We are having the same exact problem with our 12yr old who is now in middle school. I thought it was just my kid, but now I am hearing that we are not the only ones going through this. Everyone tells me that it is the age and the transition from elementary school to middle school. In elementary, the kids were use to having the teachers hold their hand. Now they are learning to do this without anyone holding their hands. Luckily, with our son's school we can get online and check his assignments and grades anytime we want. Having that option has really helped, because we can stay on top of things. ALthough, my son does not like that we can do that. We found out that he was failing two classes because of not turning things in. He was grounded until the next progress repot which was 3 or 4wks. He was grounded from video games, computer, going outside, and extracurricular activities with friends and family. I think I was being punished more thatn he was, but it worked. He brought those grades up so fast, and we made sure that we made a big deal about it. I just thought I would share my story and so you would know that you are not alone. I personally think that grounding my son until the next progress report worked for us. We are still having problems but not nearly as much as we had been. Good Luck!



answers from Dallas on

As a teacher of 8th graders (and previously high schoolers), I have seen this all too often. First, it's never the same for any two students, so any and all advice must be "taken with a grain of salt." You know your son better than any of us, so you will ultimately make the best decision for your family.

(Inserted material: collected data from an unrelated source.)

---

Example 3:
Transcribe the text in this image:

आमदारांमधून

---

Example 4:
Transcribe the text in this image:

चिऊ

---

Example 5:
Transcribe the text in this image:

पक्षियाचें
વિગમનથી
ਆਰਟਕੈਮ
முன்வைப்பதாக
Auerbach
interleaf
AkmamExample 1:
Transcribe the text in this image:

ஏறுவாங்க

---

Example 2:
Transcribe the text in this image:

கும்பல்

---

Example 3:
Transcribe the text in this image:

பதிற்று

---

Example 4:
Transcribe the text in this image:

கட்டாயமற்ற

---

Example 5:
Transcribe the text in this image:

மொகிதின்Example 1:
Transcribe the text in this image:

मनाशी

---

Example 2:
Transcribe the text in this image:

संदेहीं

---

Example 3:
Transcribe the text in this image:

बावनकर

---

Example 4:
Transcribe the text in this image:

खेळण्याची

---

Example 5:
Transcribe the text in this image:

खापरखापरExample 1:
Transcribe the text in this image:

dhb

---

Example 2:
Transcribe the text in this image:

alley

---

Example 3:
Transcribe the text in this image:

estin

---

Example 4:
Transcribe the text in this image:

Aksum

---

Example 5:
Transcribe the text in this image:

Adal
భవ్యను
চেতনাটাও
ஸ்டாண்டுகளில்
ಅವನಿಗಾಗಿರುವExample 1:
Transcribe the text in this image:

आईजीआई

Having said that, I'll go on. Since he does get a lot of what he wants, then the reward system may not work as well with him. More than likely, he knows he'll end up getting what he wants regardless of the grades. A kid has to find a way to be intrinsically motivated (motivated by himself rather than something else). Although he may want more attention, this doesn't sound like it's solely based on that need. It may be good, though, for you to set a day aside for just you and him. Have your husband keep the young ones, and you two do something that he wants to do. Make it a day about him. At some point, you may even feel an opening to where you can talk to him about what he thinks is the reason his grades have dropped. Keep telling him how intelligent he is. Give him some encouragement and an opening in yourself where he feels comfortable talking.

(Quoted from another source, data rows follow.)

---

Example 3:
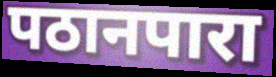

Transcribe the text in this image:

पठानपारा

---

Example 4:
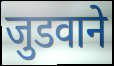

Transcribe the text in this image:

जुडवाने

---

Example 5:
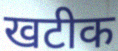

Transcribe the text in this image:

खटीक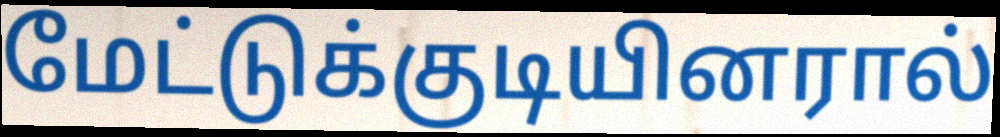
மேட்டுக்குடியினரால்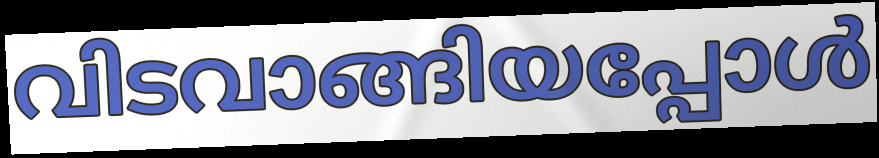
വിടവാങ്ങിയപ്പോൾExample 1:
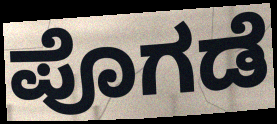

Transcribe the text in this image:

ಪೊಗಡೆ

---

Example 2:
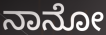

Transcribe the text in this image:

ನಾನೋ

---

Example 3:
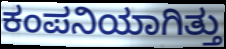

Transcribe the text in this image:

ಕಂಪನಿಯಾಗಿತ್ತು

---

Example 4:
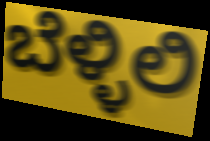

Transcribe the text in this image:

ಬೆಳ್ಳಿಲಿ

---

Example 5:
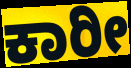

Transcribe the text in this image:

ಕಾರೀ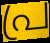
പ്ര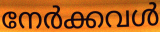
നേർക്കവൾ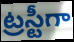
ట్రస్టీగా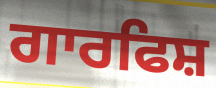
ਗਾਰਫਿਸ਼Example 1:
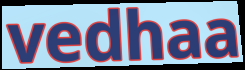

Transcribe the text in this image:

vedhaa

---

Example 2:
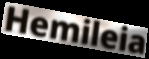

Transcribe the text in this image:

Hemileia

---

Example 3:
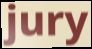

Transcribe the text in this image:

jury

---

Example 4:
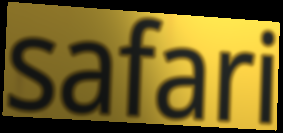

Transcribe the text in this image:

safari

Also, if you haven't already, you really should call a conference with you and all of his teachers (ones with good and bad grades). That way you may find a trend in behavior or work habits in the classroom. It's up to you if your son sits in or not. It all depends on your son's personality. You only want him to feel encouraged and not discouraged, so if you think it would be a negative impact, then don't have him sit in.

As a teacher, I send a weekly email to parents letting them know what to expect during the week and any important upcoming dates. Then, if I see something unusual or something that needs attention, I stay in constant contact with my parents. Honestly, some teachers dread the parents who ask weekly for a report, but don't let that scare you off. YOu have a right to know what's going on, and it is the teacher's job to keep you informed (especially if it's dealing with the possibility of your child failing).

You also may want to give him a half hour to an hour free time when he gets home from school, and then set aside specific time to study. Even if he says he doesn't have homework, have him look over notes or worksheets that he's made errors on. If you know a test is coming up, you can make sure he studies for it during that time. He can make corrections on errors he's made. If he really does have homework, he'll probably end up doing it if he has to sit there anyway. Don't hover over him, but let him know you're checking up on him and ready to help if he needs it.

I know you wrote this a long time ago, but I hope this helps in some way. All kids (although they'll never admit it) want boundaries and discipline. They will test those boundaries as much as they can, but stick to your guns, and he'll catch on. Also, you need to talk with the grandparents. He is your child, and you should tell them what you will and will not allow. They need to back you on this. Good luck!



answers from Dallas on

First of all J., I want to say that I'm sorry for the struggles you and your family are experiencing right now. Second, kids usually respond to stress very differently. I would encourage you to talk with your son and ask him how he's feeling and be prepared to listen to him without any interruptions. Kids want to know that they are being heard without judgement. You said that he get everything that he wants. That is a mistake, as much as we want our kids to be happy, we are doing them a disservice by not saying "no" sometimes. He will not "hate" you if you said no. Kids also need consistency. If you want him to do his homework then you have to spend time with him and make sure that he is doing it. He may also feel left out because you are spending so much time with the younger kids and he may feel because of this you don't care if he does his work or not. So, first thing would be to let him know that you love him and that you want to know what's going on in his heart. It may take some time for him to open up but stay with it. Once he knows that you really do want to listen to him, he'll want to talk. We first need to know what's going on in our kids heart before we can help them. I'll be praying for you.